■ EXERCISE BRIEF
Go through the data and count each line that has the string "Testing". Give that count alone.

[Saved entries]
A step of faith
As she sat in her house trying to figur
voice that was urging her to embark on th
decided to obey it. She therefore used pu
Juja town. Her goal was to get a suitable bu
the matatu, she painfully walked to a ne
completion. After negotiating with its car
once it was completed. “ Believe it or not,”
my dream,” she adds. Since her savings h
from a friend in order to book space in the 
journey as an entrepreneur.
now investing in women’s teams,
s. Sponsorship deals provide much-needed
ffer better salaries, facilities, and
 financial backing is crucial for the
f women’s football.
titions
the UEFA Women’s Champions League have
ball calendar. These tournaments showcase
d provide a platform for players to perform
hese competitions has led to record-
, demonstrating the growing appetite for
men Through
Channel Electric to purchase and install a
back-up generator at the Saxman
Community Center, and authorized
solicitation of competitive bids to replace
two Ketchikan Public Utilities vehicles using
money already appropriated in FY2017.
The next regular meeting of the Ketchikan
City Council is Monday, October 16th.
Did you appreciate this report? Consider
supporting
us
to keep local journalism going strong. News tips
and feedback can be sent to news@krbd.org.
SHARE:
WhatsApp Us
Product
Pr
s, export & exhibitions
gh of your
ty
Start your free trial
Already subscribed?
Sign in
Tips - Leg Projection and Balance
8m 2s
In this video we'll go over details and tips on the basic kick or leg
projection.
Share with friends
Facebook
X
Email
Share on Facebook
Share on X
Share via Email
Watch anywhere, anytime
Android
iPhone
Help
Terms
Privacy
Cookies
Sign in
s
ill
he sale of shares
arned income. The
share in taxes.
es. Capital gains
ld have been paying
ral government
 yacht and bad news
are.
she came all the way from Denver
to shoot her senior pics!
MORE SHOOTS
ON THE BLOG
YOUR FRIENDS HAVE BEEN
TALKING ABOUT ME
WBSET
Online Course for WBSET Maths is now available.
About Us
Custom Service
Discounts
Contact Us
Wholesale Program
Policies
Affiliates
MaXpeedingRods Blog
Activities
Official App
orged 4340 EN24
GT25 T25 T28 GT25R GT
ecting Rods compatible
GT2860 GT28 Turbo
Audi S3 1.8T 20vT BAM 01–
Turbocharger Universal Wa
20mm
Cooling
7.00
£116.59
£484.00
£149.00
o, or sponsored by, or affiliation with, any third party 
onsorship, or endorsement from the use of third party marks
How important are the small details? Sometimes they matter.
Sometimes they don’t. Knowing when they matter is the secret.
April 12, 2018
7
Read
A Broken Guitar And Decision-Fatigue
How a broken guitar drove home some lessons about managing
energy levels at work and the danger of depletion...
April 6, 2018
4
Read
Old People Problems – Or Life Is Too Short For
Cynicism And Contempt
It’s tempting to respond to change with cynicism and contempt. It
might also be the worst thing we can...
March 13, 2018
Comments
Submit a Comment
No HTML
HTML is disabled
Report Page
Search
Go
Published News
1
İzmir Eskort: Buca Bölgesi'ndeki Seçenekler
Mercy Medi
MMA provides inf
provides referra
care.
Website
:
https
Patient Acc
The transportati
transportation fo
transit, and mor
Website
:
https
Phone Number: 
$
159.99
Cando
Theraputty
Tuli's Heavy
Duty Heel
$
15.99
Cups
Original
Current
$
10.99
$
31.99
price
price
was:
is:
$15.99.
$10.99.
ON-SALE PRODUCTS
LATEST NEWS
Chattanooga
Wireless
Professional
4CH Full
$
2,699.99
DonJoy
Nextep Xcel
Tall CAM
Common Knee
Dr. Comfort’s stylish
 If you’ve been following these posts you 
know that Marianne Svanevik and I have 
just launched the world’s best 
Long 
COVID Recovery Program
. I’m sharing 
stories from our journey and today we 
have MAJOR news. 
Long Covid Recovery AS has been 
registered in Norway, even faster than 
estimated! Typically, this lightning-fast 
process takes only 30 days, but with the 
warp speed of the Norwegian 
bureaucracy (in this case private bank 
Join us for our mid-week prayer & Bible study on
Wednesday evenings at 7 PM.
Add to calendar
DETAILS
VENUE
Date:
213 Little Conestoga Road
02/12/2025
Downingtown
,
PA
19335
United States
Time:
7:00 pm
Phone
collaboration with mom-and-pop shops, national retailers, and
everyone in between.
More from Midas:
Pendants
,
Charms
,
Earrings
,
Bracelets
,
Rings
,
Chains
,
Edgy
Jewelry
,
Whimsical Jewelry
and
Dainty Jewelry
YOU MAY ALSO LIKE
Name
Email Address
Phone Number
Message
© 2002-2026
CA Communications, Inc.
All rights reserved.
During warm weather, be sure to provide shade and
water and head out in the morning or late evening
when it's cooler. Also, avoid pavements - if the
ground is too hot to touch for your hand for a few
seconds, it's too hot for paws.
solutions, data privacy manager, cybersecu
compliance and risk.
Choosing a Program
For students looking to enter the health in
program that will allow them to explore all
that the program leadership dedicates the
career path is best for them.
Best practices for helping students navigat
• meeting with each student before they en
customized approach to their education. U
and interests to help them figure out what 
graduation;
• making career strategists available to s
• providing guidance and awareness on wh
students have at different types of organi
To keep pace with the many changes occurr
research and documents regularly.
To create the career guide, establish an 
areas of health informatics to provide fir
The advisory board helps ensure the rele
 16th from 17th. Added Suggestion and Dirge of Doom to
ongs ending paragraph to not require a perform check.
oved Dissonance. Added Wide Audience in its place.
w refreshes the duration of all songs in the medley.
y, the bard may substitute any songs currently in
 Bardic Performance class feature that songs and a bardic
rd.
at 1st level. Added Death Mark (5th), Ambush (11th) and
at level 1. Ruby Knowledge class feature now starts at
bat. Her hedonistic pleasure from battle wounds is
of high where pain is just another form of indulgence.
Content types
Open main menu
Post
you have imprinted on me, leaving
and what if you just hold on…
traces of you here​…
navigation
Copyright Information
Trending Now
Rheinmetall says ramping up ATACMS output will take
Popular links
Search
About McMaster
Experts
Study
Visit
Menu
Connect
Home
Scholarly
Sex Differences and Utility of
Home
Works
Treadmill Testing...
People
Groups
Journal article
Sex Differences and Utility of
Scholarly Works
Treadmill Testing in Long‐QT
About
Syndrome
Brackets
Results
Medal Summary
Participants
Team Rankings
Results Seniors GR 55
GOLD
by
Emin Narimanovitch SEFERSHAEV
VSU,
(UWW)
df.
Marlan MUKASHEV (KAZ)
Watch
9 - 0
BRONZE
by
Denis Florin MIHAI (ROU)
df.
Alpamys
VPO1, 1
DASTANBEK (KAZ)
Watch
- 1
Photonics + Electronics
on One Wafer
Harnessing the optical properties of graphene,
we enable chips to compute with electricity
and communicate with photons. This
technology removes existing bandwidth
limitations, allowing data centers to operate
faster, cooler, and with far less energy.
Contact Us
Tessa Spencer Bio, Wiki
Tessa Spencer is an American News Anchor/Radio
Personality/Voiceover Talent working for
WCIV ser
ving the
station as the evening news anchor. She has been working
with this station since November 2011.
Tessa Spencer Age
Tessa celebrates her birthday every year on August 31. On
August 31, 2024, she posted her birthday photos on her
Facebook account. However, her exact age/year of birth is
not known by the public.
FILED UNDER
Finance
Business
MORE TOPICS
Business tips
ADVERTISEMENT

■ SOLVED PROBLEM
2